Putting It All Together
Let's walk through a real example. You ask Claude Code: "Review this PR and check if the database migrations are safe."
Here's what actually happens:
- Main agent loads relevant skills for code review
- It spawns a sub-agent to analyze the PR changes in depth
- That sub-agent calls GitHub MCP server to fetch PR details
- Another sub-agent reads migration files and queries current database schema through MCP
- Sub-agents return focused summaries: "Migration adds index, looks safe" or "Warning: this drops a column that's still referenced"
- Main agent synthesizes sub-agent findings into a clear response
Notice how the heavy lifting happens in sub-agents with their own contexts. The main agent orchestrates and summarizes. Your conversation stays clean while getting deep analysis.
Why This Matters For Your Workflow
Understanding this architecture changes how you work with Claude Code:
You stop fighting the context window. Once you realize that sub-agents handle deep analysis separately, you stop trying to paste your entire codebase into the main conversation. Let the sub-agents do the heavy reading.

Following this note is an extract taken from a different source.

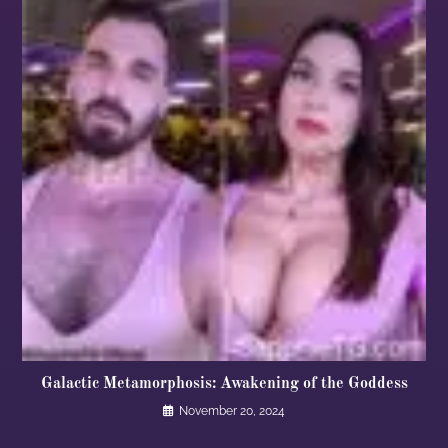
Galactic Metamorphosis: Awakening of the Goddess
November 20, 2024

You explicitly use sub-agents for big tasks. Instead of hoping Claude Code figures it out, tell it: "Use a sub-agent to analyze the payment module" or "Spawn sub-agents for security, performance, and test review." You're working with the architecture instead of against it.
You understand why some tasks work better than others. Tasks that can be delegated to sub-agents scale great. Tasks requiring constant back-and-forth in one context hit limits faster.
You trust the iteration loop. When fixing bugs, let Claude iterate. It will often find issues you didn't anticipate by actually running the code and observing failures. Don't interrupt it after the first attempt.
Practical Tips
Explicitly ask for sub-agents on big tasks. "Spawn a sub-agent to review the auth system" works better than hoping Claude Code will figure out it needs to delegate.
Let Claude read skills first. If you're creating documents or working with specific file formats, Claude performs better when it reads the relevant skill file before starting.
Connect MCP servers for repetitive integrations. Instead of copy-pasting database outputs or GitHub PR details into your prompts, connect the relevant MCP servers. Claude pulls exactly what it needs.
Check the ecosystem before building custom tools. The MCP ecosystem has grown to over 5,000 community servers covering Stripe, Cloudflare, CI systems, and most services you'd want to integrate. Someone probably already built what you need.
Give feedback when it's wrong. When Claude Code produces wrong results, tell it what went wrong. The iteration loop works for your feedback too.
The Bigger Picture
MCP was recently donated to the Linux Foundation, with OpenAI, Google, and Microsoft joining as supporting members. This signals that the protocol is becoming industry standard infrastructure, not just an Anthropic thing.
The combination of sub-agents (parallel work in separate contexts), skills (domain expertise loaded on demand), and MCP servers (clean connections to external systems) represents how modern AI coding assistants actually work. It's not magic. It's good architecture solving real constraints.
The sub-agent pattern especially is worth understanding deeply. It's the difference between an AI that chokes on large codebases and one that scales. When you ask Claude Code to analyze something big, it's not stuffing everything into one context and praying. It's delegating to focused sub-agents, each with clean context, and synthesizing their findings.
Understanding these pieces helps you work with the system instead of against it. You'll get better results, hit fewer walls, and know when to trust the AI versus when to take over manually.